Young adolescents are experiencing the results of a 'perfect storm' of too much time spent online, the lingering impact of the Covid pandemic and the 'rise of individualism', a leading child psychotherapist has warned and adolescents.

Dr Colman Noctor, a psychotherapist at St Patrick's University Hospital, Dublin, was commenting on findings that today's 13-year-olds were almost twice as 'at risk' of depressive symptoms, with girls at particular risk , than their counterparts from a decade earlier.

Drawing on data from the Growing Up in Ireland (GUI) longitudinal study, the report examines findings for 13-year-olds born in 2008 with those of a cohort born in 1998.
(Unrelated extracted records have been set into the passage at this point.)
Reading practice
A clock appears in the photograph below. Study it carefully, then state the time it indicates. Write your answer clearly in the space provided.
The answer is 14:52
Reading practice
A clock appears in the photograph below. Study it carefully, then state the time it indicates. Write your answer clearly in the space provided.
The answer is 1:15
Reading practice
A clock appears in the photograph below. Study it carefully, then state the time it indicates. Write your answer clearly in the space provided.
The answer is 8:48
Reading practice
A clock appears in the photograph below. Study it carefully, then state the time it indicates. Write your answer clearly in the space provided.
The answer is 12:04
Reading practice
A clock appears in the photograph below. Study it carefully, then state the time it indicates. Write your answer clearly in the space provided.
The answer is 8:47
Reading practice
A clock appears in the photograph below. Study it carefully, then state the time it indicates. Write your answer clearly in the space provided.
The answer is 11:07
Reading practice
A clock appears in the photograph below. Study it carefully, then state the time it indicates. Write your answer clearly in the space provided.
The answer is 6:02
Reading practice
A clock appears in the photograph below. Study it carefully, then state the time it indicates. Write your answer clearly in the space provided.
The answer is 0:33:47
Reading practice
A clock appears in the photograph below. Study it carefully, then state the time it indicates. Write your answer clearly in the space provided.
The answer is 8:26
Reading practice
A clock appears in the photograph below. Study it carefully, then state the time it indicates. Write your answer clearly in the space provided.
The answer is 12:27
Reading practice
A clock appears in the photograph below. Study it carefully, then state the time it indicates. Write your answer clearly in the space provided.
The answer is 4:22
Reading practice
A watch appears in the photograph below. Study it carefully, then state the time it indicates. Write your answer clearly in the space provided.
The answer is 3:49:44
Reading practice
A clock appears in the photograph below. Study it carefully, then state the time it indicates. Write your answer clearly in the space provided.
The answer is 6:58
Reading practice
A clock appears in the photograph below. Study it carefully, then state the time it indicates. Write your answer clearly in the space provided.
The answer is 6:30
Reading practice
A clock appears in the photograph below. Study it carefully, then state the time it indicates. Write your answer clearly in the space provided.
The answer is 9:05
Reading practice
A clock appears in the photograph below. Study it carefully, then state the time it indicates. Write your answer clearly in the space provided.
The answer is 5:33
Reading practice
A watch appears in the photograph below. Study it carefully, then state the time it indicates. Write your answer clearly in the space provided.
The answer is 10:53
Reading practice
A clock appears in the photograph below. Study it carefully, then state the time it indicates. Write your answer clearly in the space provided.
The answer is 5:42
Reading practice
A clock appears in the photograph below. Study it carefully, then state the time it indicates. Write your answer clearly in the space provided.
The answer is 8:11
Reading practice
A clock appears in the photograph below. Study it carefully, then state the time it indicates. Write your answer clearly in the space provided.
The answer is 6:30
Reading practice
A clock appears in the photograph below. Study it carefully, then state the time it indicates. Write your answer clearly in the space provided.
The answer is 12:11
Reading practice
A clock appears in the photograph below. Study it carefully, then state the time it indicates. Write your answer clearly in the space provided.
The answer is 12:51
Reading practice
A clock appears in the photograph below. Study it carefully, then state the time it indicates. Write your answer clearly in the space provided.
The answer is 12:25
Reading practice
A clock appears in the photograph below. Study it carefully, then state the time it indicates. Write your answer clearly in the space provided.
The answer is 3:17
Dr Noctor said he and his colleagues were “overwhelmed” with requests for support and treatment for children in mental and emotional distress. An upward trajectory began around 2010 — around the same time smartphone use was skyrocketing — and has accelerated since the pandemic, he said.

Today's 13- and 14-year-olds in particular, he said, were confined during the pandemic as children who had socialized at organized play dates but came out at a age when they should be organizing their own social lives, but without the skills to do so. SO.

Additionally, having been forced to gravitate toward the Internet for academics and social relationships, many were still spending too much time there, he said, being exposed not only to “much more adult content like Palestine and the climate crisis” than they would have been a decade earlier. , but also to “enormous levels of self-examination” and “comparison”.

“I don't think they gain enough social and emotional experience, related to just spending time with their peers, to cope with most of the experiences and content they consume online.”

He pointed to the “rise of individualism” that was happening in parallel. Referring to “constant selfies” as a symptom, he described a “loss of tribe” in the lives of this age group.

It's not limited to young teenagers, he continued: “College campuses are dead and we have 40- and 50-year-olds talking about how lonely they are,” but young teenagers were particularly vulnerable to lack of skills. to deal with it.

“I wish I could say there was a solution, but in many cases, parents themselves feel alone and depressed as they try to be the voice of optimism for their children. What we need to do is provide spaces and support for young adolescents to socialize and develop these skills.